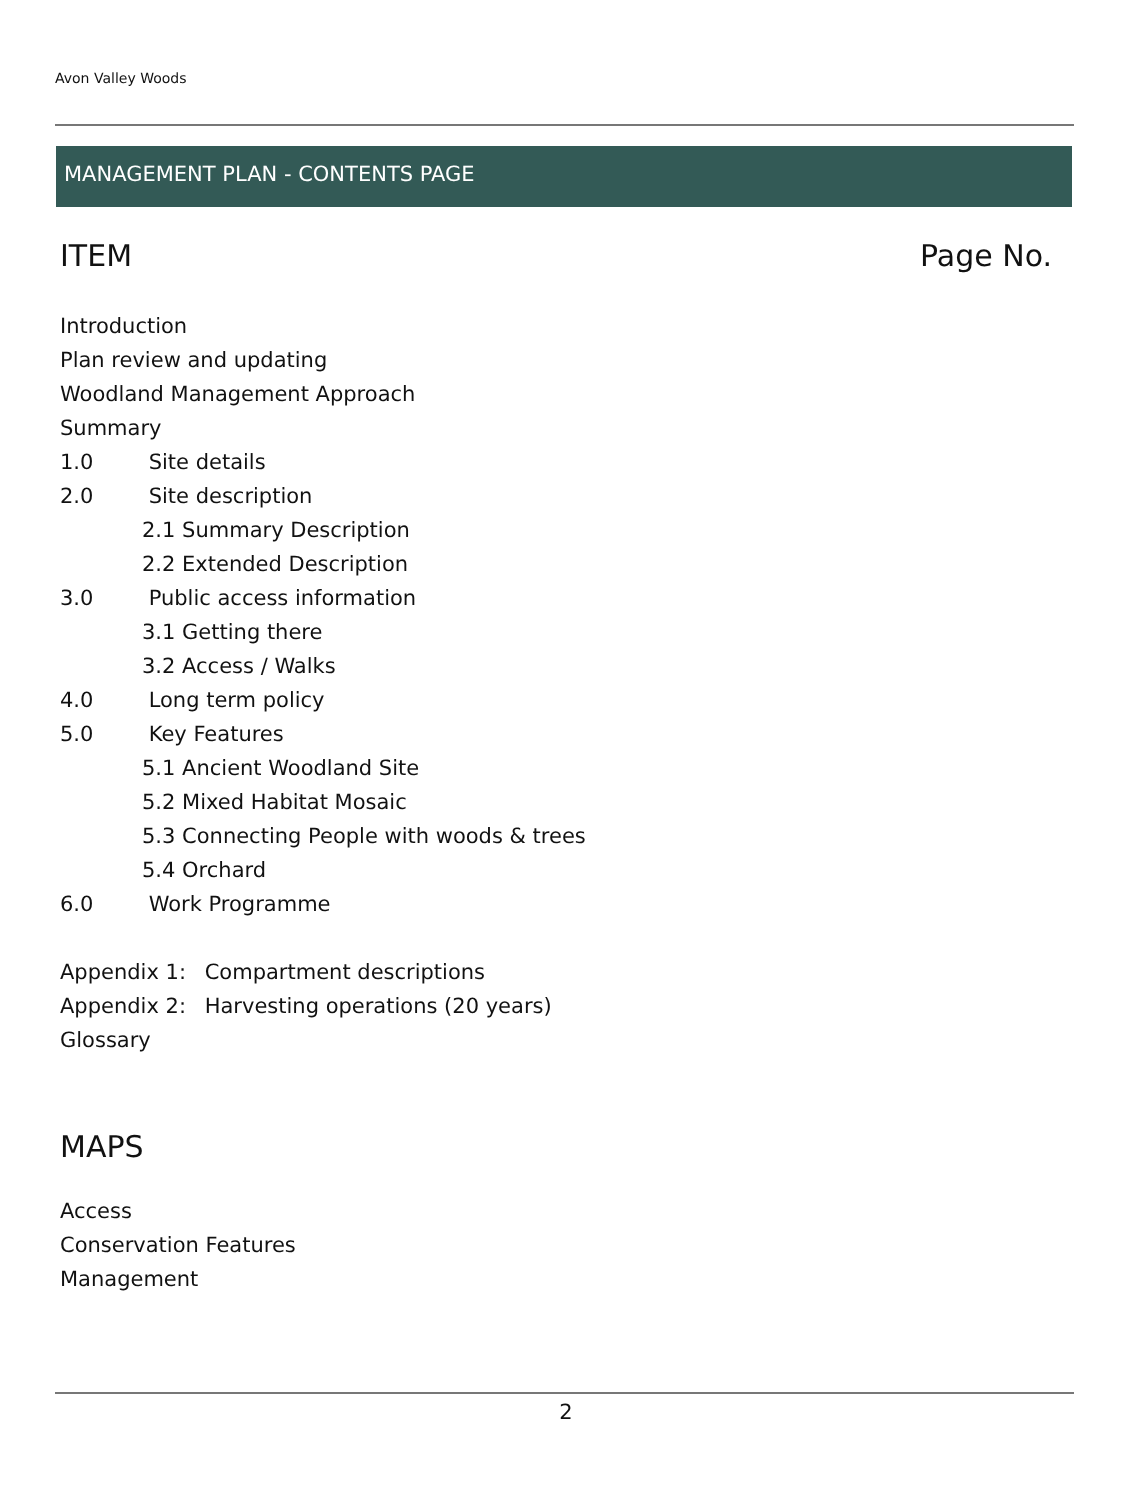Avon Valley Woods
MANAGEMENT PLAN - CONTENTS PAGE
ITEM Page No.
Introduction
Plan review and updating
Woodland Management Approach
Summary
1.0 Site details
2.0 Site description
2.1 Summary Description
2.2 Extended Description
3.0 Public access information
3.1 Getting there
3.2 Access / Walks
4.0 Long term policy
5.0 Key Features
5.1 Ancient Woodland Site
5.2 Mixed Habitat Mosaic
5.3 Connecting People with woods & trees
5.4 Orchard
6.0 Work Programme
Appendix 1: Compartment descriptions
Appendix 2: Harvesting operations (20 years)
Glossary
MAPS
Access
Conservation Features
Management
2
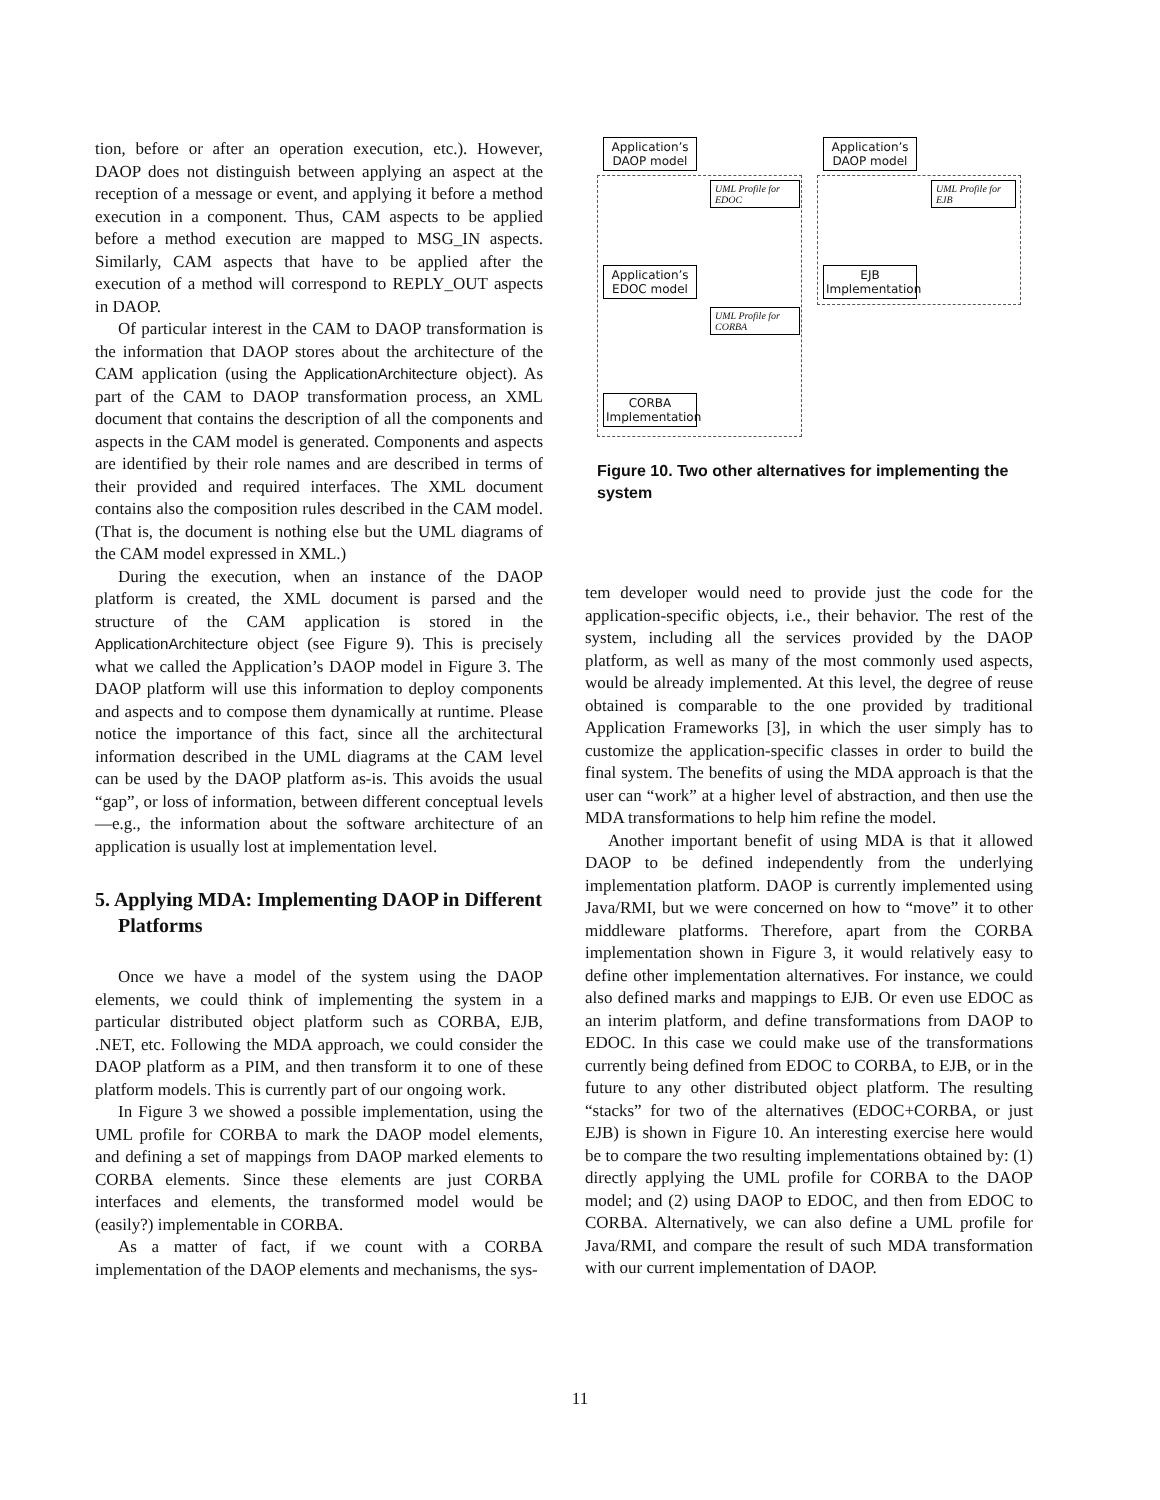tion, before or after an operation execution, etc.). However, DAOP does not distinguish between applying an aspect at the reception of a message or event, and applying it before a method execution in a component. Thus, CAM aspects to be applied before a method execution are mapped to MSG_IN aspects. Similarly, CAM aspects that have to be applied after the execution of a method will correspond to REPLY_OUT aspects in DAOP.
Of particular interest in the CAM to DAOP transformation is the information that DAOP stores about the architecture of the CAM application (using the ApplicationArchitecture object). As part of the CAM to DAOP transformation process, an XML document that contains the description of all the components and aspects in the CAM model is generated. Components and aspects are identified by their role names and are described in terms of their provided and required interfaces. The XML document contains also the composition rules described in the CAM model. (That is, the document is nothing else but the UML diagrams of the CAM model expressed in XML.)
During the execution, when an instance of the DAOP platform is created, the XML document is parsed and the structure of the CAM application is stored in the ApplicationArchitecture object (see Figure 9). This is precisely what we called the Application’s DAOP model in Figure 3. The DAOP platform will use this information to deploy components and aspects and to compose them dynamically at runtime. Please notice the importance of this fact, since all the architectural information described in the UML diagrams at the CAM level can be used by the DAOP platform as-is. This avoids the usual “gap”, or loss of information, between different conceptual levels—e.g., the information about the software architecture of an application is usually lost at implementation level.
5. Applying MDA: Implementing DAOP in Different Platforms
Once we have a model of the system using the DAOP elements, we could think of implementing the system in a particular distributed object platform such as CORBA, EJB, .NET, etc. Following the MDA approach, we could consider the DAOP platform as a PIM, and then transform it to one of these platform models. This is currently part of our ongoing work.
In Figure 3 we showed a possible implementation, using the UML profile for CORBA to mark the DAOP model elements, and defining a set of mappings from DAOP marked elements to CORBA elements. Since these elements are just CORBA interfaces and elements, the transformed model would be (easily?) implementable in CORBA.
As a matter of fact, if we count with a CORBA implementation of the DAOP elements and mechanisms, the sys-
Application’s DAOP model
UML Profile for EDOC
Application’s EDOC model
UML Profile for CORBA
CORBA Implementation
Application’s DAOP model
UML Profile for EJB
EJB Implementation
Figure 10. Two other alternatives for implementing the system
tem developer would need to provide just the code for the application-specific objects, i.e., their behavior. The rest of the system, including all the services provided by the DAOP platform, as well as many of the most commonly used aspects, would be already implemented. At this level, the degree of reuse obtained is comparable to the one provided by traditional Application Frameworks [3], in which the user simply has to customize the application-specific classes in order to build the final system. The benefits of using the MDA approach is that the user can “work” at a higher level of abstraction, and then use the MDA transformations to help him refine the model.
Another important benefit of using MDA is that it allowed DAOP to be defined independently from the underlying implementation platform. DAOP is currently implemented using Java/RMI, but we were concerned on how to “move” it to other middleware platforms. Therefore, apart from the CORBA implementation shown in Figure 3, it would relatively easy to define other implementation alternatives. For instance, we could also defined marks and mappings to EJB. Or even use EDOC as an interim platform, and define transformations from DAOP to EDOC. In this case we could make use of the transformations currently being defined from EDOC to CORBA, to EJB, or in the future to any other distributed object platform. The resulting “stacks” for two of the alternatives (EDOC+CORBA, or just EJB) is shown in Figure 10. An interesting exercise here would be to compare the two resulting implementations obtained by: (1) directly applying the UML profile for CORBA to the DAOP model; and (2) using DAOP to EDOC, and then from EDOC to CORBA. Alternatively, we can also define a UML profile for Java/RMI, and compare the result of such MDA transformation with our current implementation of DAOP.
11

★ ★ ★

(What needs to be done)
An exact reproduction of the material is needed, without its images.

(Output for this exercise)
Avon Valley Woods
MANAGEMENT PLAN - CONTENTS PAGE
ITEM Page No.
Introduction
Plan review and updating
Woodland Management Approach
Summary
1.0 Site details
2.0 Site description
2.1 Summary Description
2.2 Extended Description
3.0 Public access information
3.1 Getting there
3.2 Access / Walks
4.0 Long term policy
5.0 Key Features
5.1 Ancient Woodland Site
5.2 Mixed Habitat Mosaic
5.3 Connecting People with woods & trees
5.4 Orchard
6.0 Work Programme
Appendix 1: Compartment descriptions
Appendix 2: Harvesting operations (20 years)
Glossary
MAPS
Access
Conservation Features
Management
2
tion, before or after an operation execution, etc.). However, DAOP does not distinguish between applying an aspect at the reception of a message or event, and applying it before a method execution in a component. Thus, CAM aspects to be applied before a method execution are mapped to MSG_IN aspects. Similarly, CAM aspects that have to be applied after the execution of a method will correspond to REPLY_OUT aspects in DAOP.
Of particular interest in the CAM to DAOP transformation is the information that DAOP stores about the architecture of the CAM application (using the ApplicationArchitecture object). As part of the CAM to DAOP transformation process, an XML document that contains the description of all the components and aspects in the CAM model is generated. Components and aspects are identified by their role names and are described in terms of their provided and required interfaces. The XML document contains also the composition rules described in the CAM model. (That is, the document is nothing else but the UML diagrams of the CAM model expressed in XML.)
During the execution, when an instance of the DAOP platform is created, the XML document is parsed and the structure of the CAM application is stored in the ApplicationArchitecture object (see Figure 9). This is precisely what we called the Application’s DAOP model in Figure 3. The DAOP platform will use this information to deploy components and aspects and to compose them dynamically at runtime. Please notice the importance of this fact, since all the architectural information described in the UML diagrams at the CAM level can be used by the DAOP platform as-is. This avoids the usual “gap”, or loss of information, between different conceptual levels—e.g., the information about the software architecture of an application is usually lost at implementation level.
5. Applying MDA: Implementing DAOP in Different Platforms
Once we have a model of the system using the DAOP elements, we could think of implementing the system in a particular distributed object platform such as CORBA, EJB, .NET, etc. Following the MDA approach, we could consider the DAOP platform as a PIM, and then transform it to one of these platform models. This is currently part of our ongoing work.
In Figure 3 we showed a possible implementation, using the UML profile for CORBA to mark the DAOP model elements, and defining a set of mappings from DAOP marked elements to CORBA elements. Since these elements are just CORBA interfaces and elements, the transformed model would be (easily?) implementable in CORBA.
As a matter of fact, if we count with a CORBA implementation of the DAOP elements and mechanisms, the sys-
Application’s DAOP model
UML Profile for EDOC
Application’s EDOC model
UML Profile for CORBA
CORBA Implementation
Application’s DAOP model
UML Profile for EJB
EJB Implementation
Figure 10. Two other alternatives for implementing the system
tem developer would need to provide just the code for the application-specific objects, i.e., their behavior. The rest of the system, including all the services provided by the DAOP platform, as well as many of the most commonly used aspects, would be already implemented. At this level, the degree of reuse obtained is comparable to the one provided by traditional Application Frameworks [3], in which the user simply has to customize the application-specific classes in order to build the final system. The benefits of using the MDA approach is that the user can “work” at a higher level of abstraction, and then use the MDA transformations to help him refine the model.
Another important benefit of using MDA is that it allowed DAOP to be defined independently from the underlying implementation platform. DAOP is currently implemented using Java/RMI, but we were concerned on how to “move” it to other middleware platforms. Therefore, apart from the CORBA implementation shown in Figure 3, it would relatively easy to define other implementation alternatives. For instance, we could also defined marks and mappings to EJB. Or even use EDOC as an interim platform, and define transformations from DAOP to EDOC. In this case we could make use of the transformations currently being defined from EDOC to CORBA, to EJB, or in the future to any other distributed object platform. The resulting “stacks” for two of the alternatives (EDOC+CORBA, or just EJB) is shown in Figure 10. An interesting exercise here would be to compare the two resulting implementations obtained by: (1) directly applying the UML profile for CORBA to the DAOP model; and (2) using DAOP to EDOC, and then from EDOC to CORBA. Alternatively, we can also define a UML profile for Java/RMI, and compare the result of such MDA transformation with our current implementation of DAOP.
11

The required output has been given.